By combining Genetic Programming (GP) with program synthesis, the title invites the GP and program synthesis communities to bridge the gap between them. At the same time, it refocuses effort on the dream behind GP, that is, automatic computer programming. The dream (rather than just predictive modelling) distinguishes GP from a host of Machine Learning (ML) algorithms that are not designed to produce software. And so echoes the essence of discussions on how best to position GP in the wake of the recent successes enjoyed by some competing ML algorithms.

The preface sets a clear agenda. It wants GP to synthesise arbitrarily complex programs. To do this it says GP needs multifaceted fitness feedback. Typically, instead, the only feedback that GP is given is a scalar measure of the disparity between the actual and the ideal program outputs. The book calls this scalar feedback the evaluation bottleneck, as it blocks the kind of extra information that a human evaluator might use to evaluate a piece of code. Although not quite humanised, the multifaceted feedback which it advocates comes from a combination of sophisticated search drivers. Each driver attempts to quantify intricate aspects of the evolved program’s behavior. Essentially, the goal is to convert program verification in GP from a black box into a white box by using much more sophisticated multi-objective fitness measures which include knowledge of the program’s internals as well as its external outputs.

Another critical aspect of programming is modularity (reusable subprograms). However, for GP, finding useful subprograms has been a challenge in part because the fitness function is blind to the role of subprograms. As a result, programs with potentially useful subprograms may be lost due to an overall poor rating. Krawiec addresses the challenge effectively with a simple yet novel approach that applies a Machine Learning classifier to the execution record of a GP-evolved program to identify a set of important subprograms. An execution record is a matrix of execution traces. Each row of the matrix corresponds to a set of inputs and contains the execution trace which records the sequence of effects of an executing program on its execution environment. The next row records the effects when the program is given the next set of inputs, and so on. Each column in the execution record corresponds to a particular sub-sequence of instructions, and the ML-classifier treats each column as an attribute. The ML-classifier then uses a subset of these attributes to model the ideal output desired from the program. The subset thus identified becomes the set of important subprograms. These subprograms are saved in an archive for later reuse. Chapter 10 shows that this archive further improves performance of several other ideas proposed later in the book. Thus, it potentially advances the state of the art in automatic identification of useful subprograms in GP; however, inexplicably, the preface does not highlight this.
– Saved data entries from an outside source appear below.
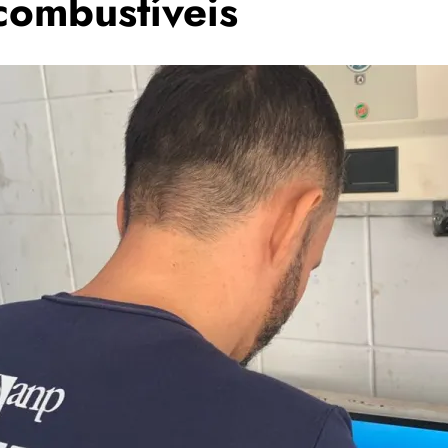
combustíveis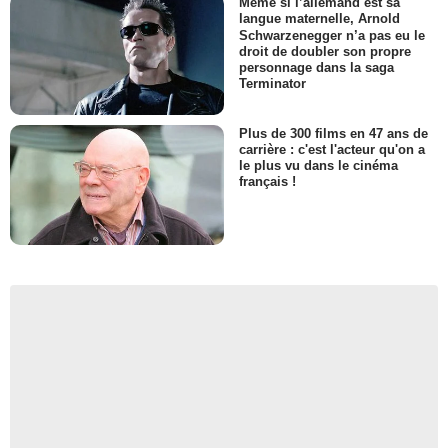
Même si l’allemand est sa
langue maternelle, Arnold
Schwarzenegger n’a pas eu le
droit de doubler son propre
personnage dans la saga
Terminator
Plus de 300 films en 47 ans de
carrière : c'est l'acteur qu'on a
le plus vu dans le cinéma
français !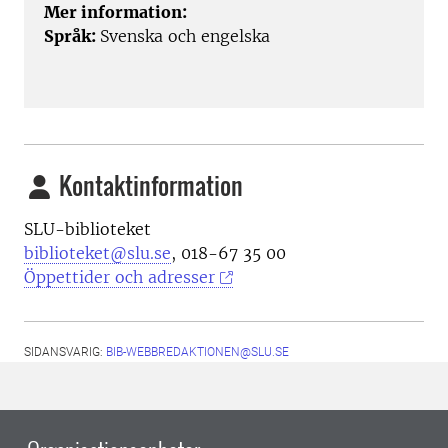
Mer information:
Språk:
Svenska och engelska
Kontaktinformation
SLU-biblioteket
biblioteket@slu.se
, 018-67 35 00
Öppettider och adresser
SIDANSVARIG:
BIB-WEBBREDAKTIONEN@SLU.SE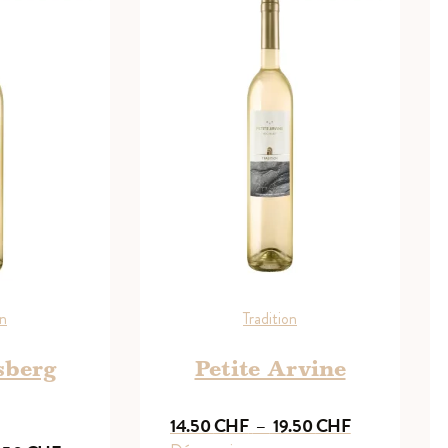
on
Tradition
sberg
Petite Arvine
Plage
14.50
CHF
–
19.50
CHF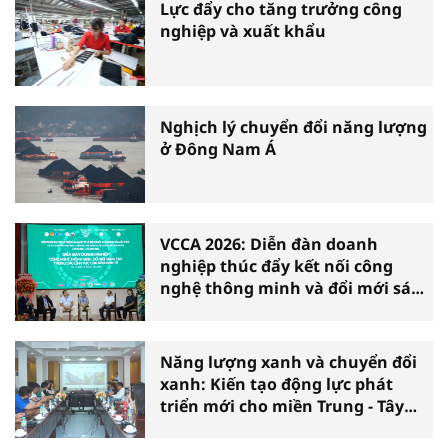
Lực đẩy cho tăng trưởng công
nghiệp và xuất khẩu
Nghịch lý chuyển đổi năng lượng
ở Đông Nam Á
VCCA 2026: Diễn đàn doanh
nghiệp thúc đẩy kết nối công
nghệ thông minh và đổi mới sáng
tạo vì tăng trưởng bền vững
Năng lượng xanh và chuyển đổi
xanh: Kiến tạo động lực phát
triển mới cho miền Trung - Tây
Nguyên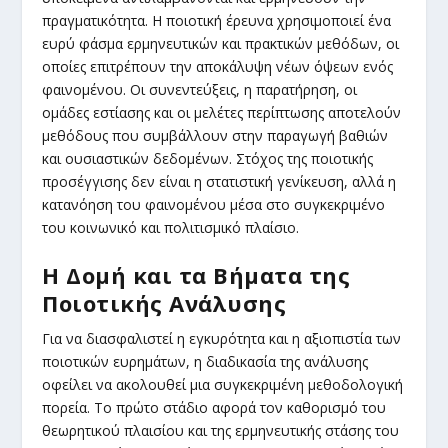
πραγματικότητα. Η ποιοτική έρευνα χρησιμοποιεί ένα
ευρύ φάσμα ερμηνευτικών και πρακτικών μεθόδων, οι
οποίες επιτρέπουν την αποκάλυψη νέων όψεων ενός
φαινομένου. Οι συνεντεύξεις, η παρατήρηση, οι
ομάδες εστίασης και οι μελέτες περίπτωσης αποτελούν
μεθόδους που συμβάλλουν στην παραγωγή βαθιών
και ουσιαστικών δεδομένων. Στόχος της ποιοτικής
προσέγγισης δεν είναι η στατιστική γενίκευση, αλλά η
κατανόηση του φαινομένου μέσα στο συγκεκριμένο
του κοινωνικό και πολιτισμικό πλαίσιο.
Η Δομή και τα Βήματα της
Ποιοτικής Ανάλυσης
Για να διασφαλιστεί η εγκυρότητα και η αξιοπιστία των
ποιοτικών ευρημάτων, η διαδικασία της ανάλυσης
οφείλει να ακολουθεί μια συγκεκριμένη μεθοδολογική
πορεία. Το πρώτο στάδιο αφορά τον καθορισμό του
θεωρητικού πλαισίου και της ερμηνευτικής στάσης του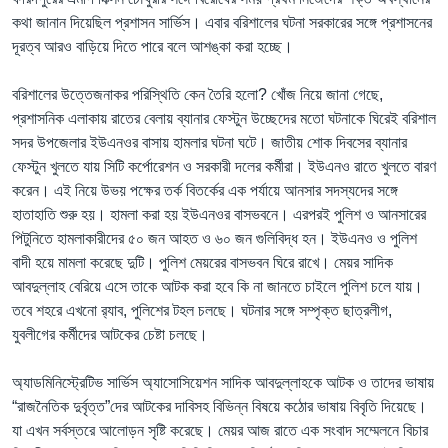
কথা জানান দিয়েছিল প্রশাসন সার্ভিস। এবার বরিশালের ঘটনা সরকারের সঙ্গে প্রশাসনের
দূরত্ব আরও বাড়িয়ে দিতে পারে বলে আশঙ্কা করা হচ্ছে।
বরিশালের উত্তেজনাকর পরিস্থিতি কেন তৈরি হলো? খোঁজ নিয়ে জানা গেছে,
প্রশাসনিক এলাকায় রাতের বেলায় ব্যানার ফেস্টুন উচ্ছেদের মতো ঘটনাকে ঘিরেই বরিশাল
সদর উপজেলার ইউএনওর বাসায় হামলার ঘটনা ঘটে। জাতীয় শোক দিবসের ব্যানার
ফেস্টুন খুলতে যায় সিটি কর্পোরেশন ও সরকারী দলের কর্মীরা। ইউএনও রাতে খুলতে বারণ
করেন। এই নিয়ে উভয় পক্ষের তর্ক বিতর্কের এক পর্যায়ে আনসার সদস্যদের সঙ্গে
হাতাহাতি শুরু হয়। হামলা করা হয় ইউএনওর বাসভবনে। এরপরই পুলিশ ও আনসারের
পিটুনিতে হামলাকারীদের ৫০ জন আহত ও ৬০ জন গুলিবিদ্ধ হন। ইউএনও ও পুলিশ
বাদী হয়ে মামলা করেছে দুটি। পুলিশ মেয়রের বাসভবন ঘিরে রাখে। মেয়র সাদিক
আবদুল্লাহ বেরিয়ে এসে তাকে আটক করা হবে কি না জানতে চাইলে পুলিশ চলে যায়।
তবে শহরে এখনো র‍্যাব, পুলিশের টহল চলছে। ঘটনার সঙ্গে সম্পৃক্ত ছাত্রলীগ,
যুবলীগের কর্মীদের আটকের চেষ্টা চলছে।
অ্যাডমিনিস্ট্রেটিভ সার্ভিস অ্যাসোসিয়েশন সাদিক আবদুল্লাহকে আটক ও তাদের ভাষায়
“রাজনৈতিক দুর্বৃত্ত”দের আটকের দাবিসহ বিভিন্ন বিষয়ে কঠোর ভাষায় বিবৃতি দিয়েছে।
যা এখন সর্বস্তরে আলোড়ন সৃষ্টি করেছে। মেয়র আজ রাতে এক সংবাদ সম্মেলনে বিচার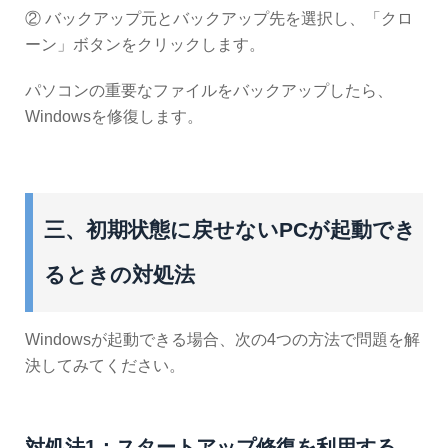
② バックアップ元とバックアップ先を選択し、「クロ
ーン」ボタンをクリックします。
パソコンの重要なファイルをバックアップしたら、
Windowsを修復します。
三、初期状態に戻せないPCが起動でき
るときの対処法
Windowsが起動できる場合、次の4つの方法で問題を解
決してみてください。
対処法1：スタートアップ修復を利用する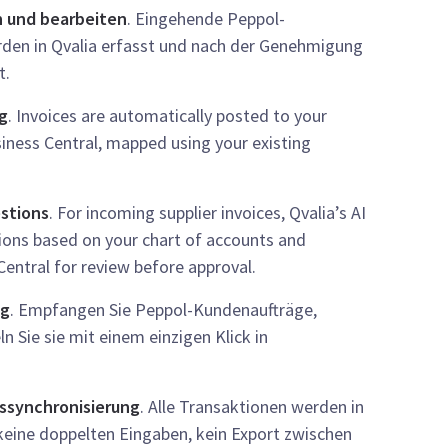
 und bearbeiten
. Eingehende Peppol-
den in Qvalia erfasst und nach der Genehmigung
t.
g
. Invoices are automatically posted to your
iness Central, mapped using your existing
stions
. For incoming supplier invoices, Qvalia’s AI
ons based on your chart of accounts and
entral for review before approval.
ng
. Empfangen Sie Peppol-Kundenaufträge,
n Sie sie mit einem einzigen Klick in
ssynchronisierung
. Alle Transaktionen werden in
 keine doppelten Eingaben, kein Export zwischen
The notion of recording the execution record is central to the book. For instance, Chapter 11 poses the execution record as a treasure chest of information that can be further exploited to derive useful search drivers. The final chapter recommends that the choice of such drivers should influence all aspects of metaheuristic-design, including initialisation, selection and program modification.
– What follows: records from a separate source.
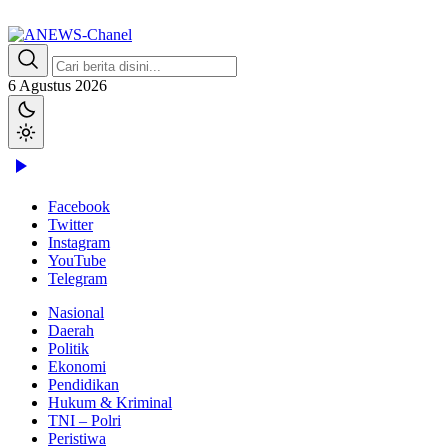
Lewati
ke
konten
ANEWS-Chanel
Independen, Lugas & Inspiratif
6 Agustus 2026
Facebook
Twitter
Instagram
YouTube
Telegram
Nasional
Daerah
Politik
Ekonomi
Pendidikan
Hukum & Kriminal
TNI – Polri
Peristiwa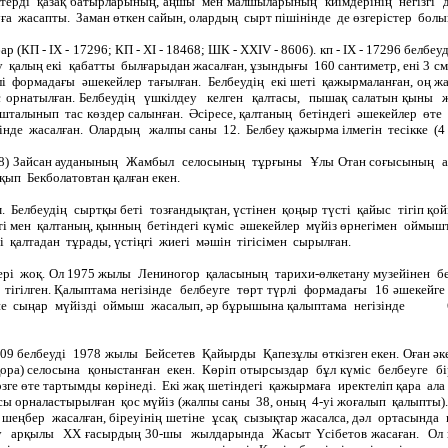
іктерді қазақ батырларының, аңшы мен малшыларының киімдерінің негізгі д
 жасапты. Заман өткен сайын, олардың сырт пішінінде де өзгерістер болып, 
р (КП - ІХ - 17296; КП - ХІ - 18468; ШК - ХХІV - 8606). кп - ІХ - 17296 бел
у қалың екі қабатты былғарыдан жасалған, ұзындығы 160 сантиметр, ені 
түрлі формадағы әшекейлер тағылған. Белбеудің екі шеті қажырмаланған, 
тас орнатылған. Белбеудің үшкілдеу келген қалтасы, пышақ салатын қын
шталынып тас көздер салынған. Әсіресе, қалтаның бетіндегі әшекейлер өте
нде жасалған. Олардың жалпы саны 12. Белбеу қажырма ілмегін тесікке (4 тес
 18468) Зайсан ауданының Жамбыл селосының тұрғыны Ұлы Отан соғысыны
ып Бекболатовтан қалған екен.
см. Белбеудің сыртқы беті тозғандықтан, үстінен қоңыр түсті қайыс тігіп 
 беті мен қалтаның, қынның бетіндегі күміс әшекейлер мүйіз өрнегімен о
 қалтадан тұрады, үстіңгі жиегі мәшін тігісімен сырылған.
тері жоқ. Ол 1975 жылы Лениногор қаласының тарихи-өлкетану музейінен бер
ен тігілген. Қалыптама негізінде белбеуге төрт түрлі формадағы 16 әшеке
етіне сыңар мүйізді оймыш жасалып, әр бұрышына қалыптама негізінде 6 ә
509 белбеуді 1978 жылы Бейсетев Қайырды Қапезұлы өткізген екен. Оған әк
а) селосына қоныстанған екен. Көріп отырсыздар бұл күміс белбеуге бір
өзге өте тартымды көрінеді. Екі жақ шетіндегі қажырмаға иректеліп қара ала
арсы орналастырылған қос мүйіз (жалпы саны 38, оның 4-уі жоғалып қалыпты)
шеңбер жасалған, біреуінің шетіне ұсақ сызықтар жасалса, дәл ортасында
ыту арқылы ХХ ғасырдың 30-шы жылдарында Жасыт Үсібетов жасаған. Ол к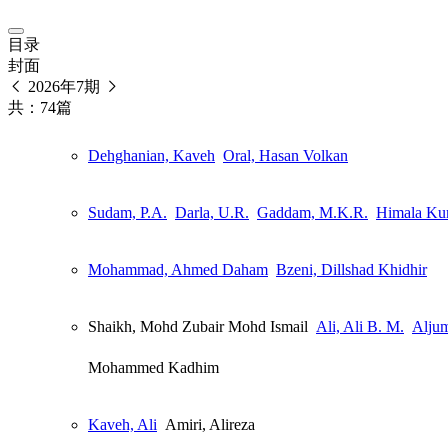
目录
封面
2026年7期
共：74篇
Dehghanian, Kaveh
Oral, Hasan Volkan
Sudam, P.A.
Darla, U.R.
Gaddam, M.K.R.
Himala Kum
Mohammad, Ahmed Daham
Bzeni, Dillshad Khidhir
Shaikh, Mohd Zubair Mohd Ismail
Ali, Ali B. M.
Aljum
Mohammed Kadhim
Kaveh, Ali
Amiri, Alireza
The book throws up a surprise in Chapter 10 when it shows that a many-objective search helps program synthesis. This is at odds with conventional wisdom which suggests that search with many objectives may degrade into random search.
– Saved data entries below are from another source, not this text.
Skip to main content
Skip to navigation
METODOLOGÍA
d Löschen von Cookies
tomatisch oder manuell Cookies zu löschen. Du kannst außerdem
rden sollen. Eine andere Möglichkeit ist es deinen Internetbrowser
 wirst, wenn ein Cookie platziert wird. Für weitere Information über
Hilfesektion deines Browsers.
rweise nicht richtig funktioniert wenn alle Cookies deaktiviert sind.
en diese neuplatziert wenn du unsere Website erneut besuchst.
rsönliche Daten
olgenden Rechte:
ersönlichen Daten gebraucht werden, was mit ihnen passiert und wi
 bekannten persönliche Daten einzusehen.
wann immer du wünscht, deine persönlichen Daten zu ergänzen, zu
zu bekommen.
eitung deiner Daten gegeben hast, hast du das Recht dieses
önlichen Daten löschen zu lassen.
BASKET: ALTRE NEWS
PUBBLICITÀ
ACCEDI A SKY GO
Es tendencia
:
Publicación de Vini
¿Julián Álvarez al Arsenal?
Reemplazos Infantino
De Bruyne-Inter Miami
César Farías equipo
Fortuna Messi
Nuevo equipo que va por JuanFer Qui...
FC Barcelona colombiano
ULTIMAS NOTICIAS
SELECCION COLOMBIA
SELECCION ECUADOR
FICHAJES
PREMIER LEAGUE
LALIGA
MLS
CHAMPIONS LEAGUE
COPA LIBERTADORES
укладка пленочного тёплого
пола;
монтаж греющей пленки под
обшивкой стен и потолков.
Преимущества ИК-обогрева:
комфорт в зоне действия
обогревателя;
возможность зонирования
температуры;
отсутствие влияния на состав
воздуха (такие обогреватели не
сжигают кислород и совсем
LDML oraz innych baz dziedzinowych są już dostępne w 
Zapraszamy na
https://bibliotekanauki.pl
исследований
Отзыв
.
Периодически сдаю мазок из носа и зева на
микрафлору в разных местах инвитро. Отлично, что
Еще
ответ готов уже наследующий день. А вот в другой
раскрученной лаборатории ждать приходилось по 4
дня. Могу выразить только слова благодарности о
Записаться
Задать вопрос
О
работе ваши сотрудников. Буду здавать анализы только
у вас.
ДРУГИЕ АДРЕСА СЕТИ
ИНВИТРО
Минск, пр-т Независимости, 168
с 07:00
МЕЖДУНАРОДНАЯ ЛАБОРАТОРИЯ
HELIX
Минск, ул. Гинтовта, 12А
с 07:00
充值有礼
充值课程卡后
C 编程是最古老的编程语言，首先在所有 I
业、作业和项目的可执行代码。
Nevertheless, Krawiec shows that the best performance comes with multiobjective search with up to five objectives. Although the book’s principle recommendation is using multifaceted evaluation, it does not explain why so many objectives work well together.

Chapters 1–3 give the background; chapters 4–8 describe increasingly sophisticated measures to capture the behavior of a given program and how to use them to promote modularity in GP. Finally chapters 9–12 round up the discussion by presenting them as ways to drive the search. After reading the first three chapters, the reader can skip chapters 4 and 5 because the subsequent text does not critically depend on them.

Generally the text is very good. It first establishes the enormity of the challenge that automatic program synthesis poses, and then builds towards potentially ground breaking work that goes some way towards scaling this challenge. Rarely does a passage require re-reading and typing errors are rare. However, although the book addresses a broad audience interested in program synthesis, it inevitably draws on bio-inspired optimisation. Therefore, to appreciate the nuances some background in GP is essential. As such the book is only suitable for postgraduate or advanced undergraduate level.

It is important not to overstate Behavioral Program Synthesis with Genetic Programming’s accomplishments. It does not tackle constructs such as loops and conditionals. Also, it only briefly comments on computational expense. Moreover, Chapter 10 should have been reorganised to separate desirable search drivers (as described in section 9.12) from the search drivers in general. This would help the reader to appreciate the critique of previous work in section 9.10. Furthermore, the bibliography might have included work on automatic synthesis of parallel programs with GP. Then there are some follow-up questions. Why do many search objectives work in tandem? Is it because of a loosely monotonic relationship between them? Must that relationship be designed by the experimenter? Finally do the results from Chapter 10 apply to Semantic GP described in Chapter 5?

Overall the book advances the state of the art in GP based program synthesis. It is compact (only 147 pages). It offers excellent value and I highly recommend it.